The software can perform the same task in days. Users can select any arbitrary cell in a time-lapse dataset, say, the first indicators of a developing organ, and play development backward or forward to see where it came from or where it goes, and how that behaviour differs across samples.

Tracing cells

Sonja Nowotschin, a senior research scientist at the Memorial Sloan Kettering Cancer Center in New York, studies the development of the early endoderm during mouse development, which gives rise to the respiratory and digestive systems. She is collaborating with Keller, and plans to use the new microscope at Janelia in early 2019.

Nowotschin says the new microscope design is gentle enough for her to trace cellular paths that were previously difficult to detect. In live-cell microscopy, she explains, researchers can rarely have it all: they must sacrifice either time, resolution, or depth, or risk damaging the sample.

With the new microscope, “we can look at complex cell behaviours that we couldn’t do before at a single-cell level.”

Reprinted from Cell, Vol 175, Issue 3, McDole, K. et al. P859-876.E33, Copyright 2018, with permission from Elsevier.

Visual model of cellular motion in a developing mouse embryo. Cells are color coded by their average speed of movement.

Keller and his team have used their own data to build a database of cellular motion that has been averaged across multiple specimens — a first stab at identifying the ‘stereotypical’ behaviour of development. Their analysis of that dataset revealed a surprise, he says.

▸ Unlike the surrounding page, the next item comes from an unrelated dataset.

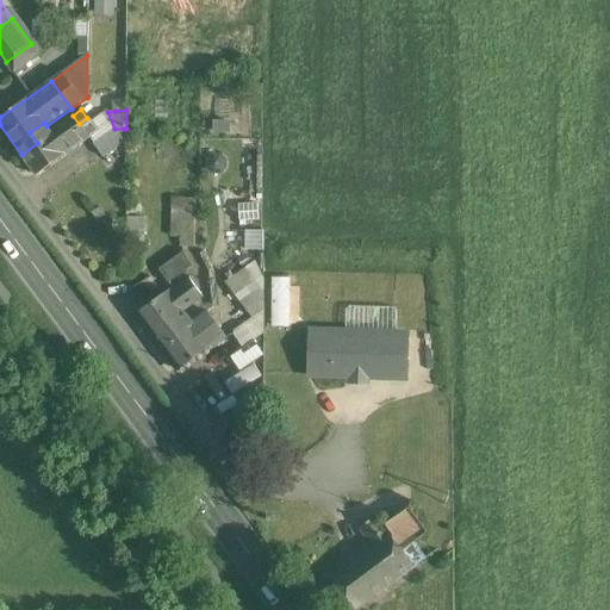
[(30,132),(37,143),(22,155),(36,175),(88,137),(72,114),(55,126),(56,128),(50,131),(47,126),(44,123),(30,132)]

The team probed the orientation of structures associated with cellular division, called mitotic spindles, throughout the embryo. They found that as the embryo elongates, folds, and differentiates, mitotic spindles do not orient randomly; instead, they mirror the physical forces acting on the tissue itself. As the primitive nervous system elongates, for instance, mitotic spindles tend to align parallel to that elongation axis.

“Nobody has seen that before,” he explains. The question now, is one of causality. “Is it the cell divisions that make it possible for the tissue to fold up like that, to elongate like that? Or is it the other way around, that because we have these dramatic forces acting on these tissues, they force all of the cell divisions in a particular orientation?”

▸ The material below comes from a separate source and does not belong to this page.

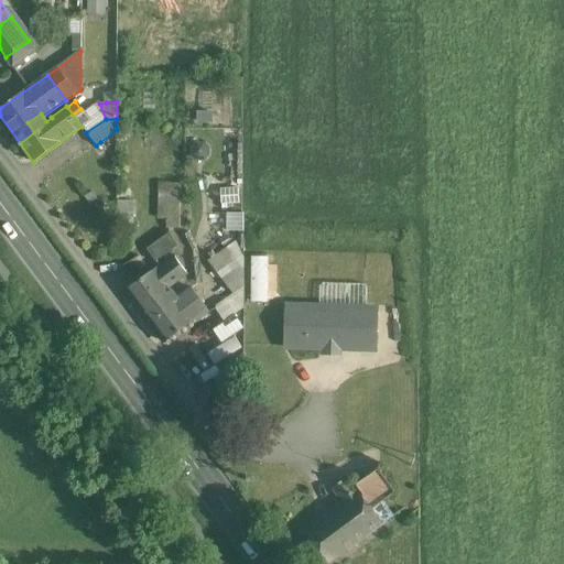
[(167,202),(167,205),(167,206),(167,228),(180,228),(180,184),(169,184),(169,191),(160,192),(160,202),(167,202)]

Shankar Srinivas, a developmental biologist at the University of Oxford, UK, has used the microscope in collaboration with Keller. Srinivas studies cardiac development in the mouse. In his lab, he has a confocal microscope and a commercial light-sheet microscope. But neither is capable of imaging the developing embryo with sufficient sensitivity and resolution for the experiments he wants to do.

Working with Keller’s team, Srinivas and postdoc, Richard Tyser, studied the contribution of a particular cellular population — a handful of cells found at the convergence of different tissues — to the developing heart.

Early in embryogenesis, these cells keep one particular gene off — the mammalian version of a fly gene called tinman, named for the character in The Wizard of Oz who lacks a heart. But as they migrate through the embryo, the team found in as-yet-unpublished work, these cells turn on that gene, confirming its role in the heart. It’s a finding they could only work out by physically tracking where those cells actually go as the embryo develops. “That’s where the collaboration with Philipp was so valuable,” says Srinivas.